Honoré Gleizes 1855-1920
Born in 1855 in Ariège, in the heart of the Midi-Pyrénées, Honoré Gleizes moved to Paris at a young age to pursue an artistic career. Settling in Courbevoie with his family, he frequented painters’ studios and quickly developed an activity as a portraitist and landscape painter, adopting a style close to the still-emerging Impressionism. With the exception of a participation in the Salon des Indépendants in 1895, he initially kept his distance from the major Parisian Salons.
Above all, he played a crucial role as an informal teacher to his nephew Albert Gleizes, introducing him from an early age to drawing and to painting en plein air along the banks of the Seine in Neuilly, thereby exerting a decisive influence on his artistic development. In 1903, he exhibited a significant group of eight landscapes at the Salon des Indépendants. Several of their evocative titles, Après l’orage (After the Storm) (cat. no. 968), Derniers rayons (Last Rays) (cat. no. 970), Effet de matin (Morning Effect) (cat. no. 971), clearly reflect his Impressionist concerns. He repeated the experience the following year at the same Salon with six new canvases in a similar vein, striving to capture the shifting effects of light directly from nature.

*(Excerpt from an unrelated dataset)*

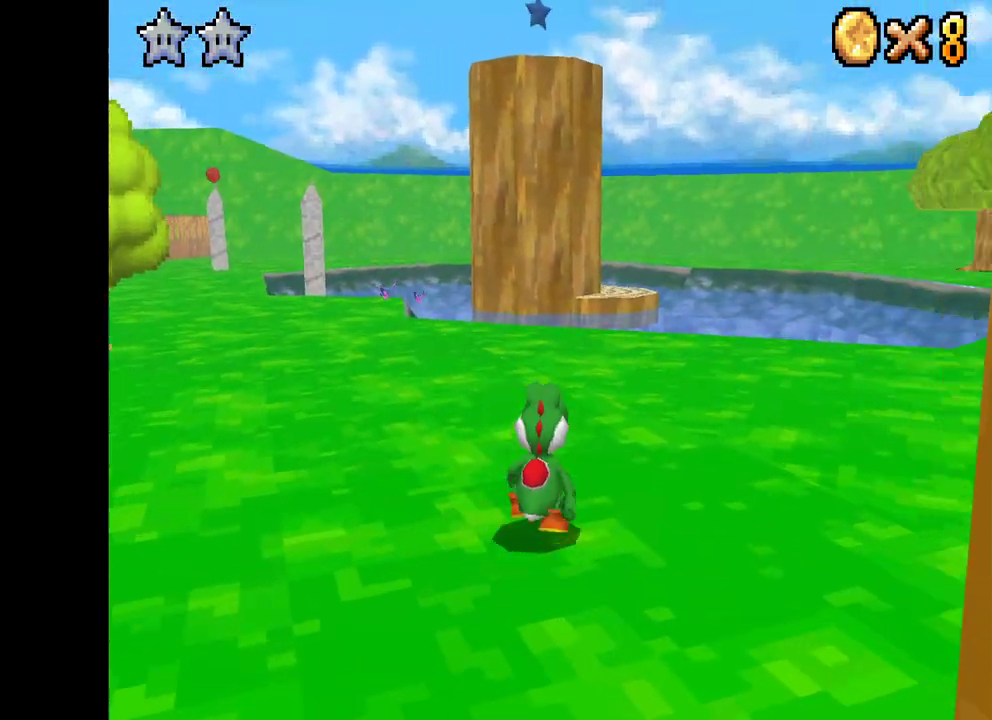
{"buttons": ["X", "DPAD_UP", "DPAD_LEFT"], "left_stick": "center", "right_stick": "center", "events": [[433, "DPAD_LEFT", "down"]]}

In 1911, when the first Cubist exhibitions provoked public outrage, Albert Gleizes took refuge for a time with his uncle Honoré in Courbevoie. This coincided with the latter’s curious decision to adopt the pseudonym Auclair, under which he exhibited at the Salon des Indépendants between 1911 and 1913. Although he never achieved public recognition comparable to that of his nephew, Honoré Gleizes occasionally shared exhibition walls with the young avant-garde, notably by presenting three landscapes at the Salon de la Section d’Or, the landmark exhibition organized in October 1912 at the Galerie La Boétie by the Puteaux Group, in parallel with the Salon d’Automne.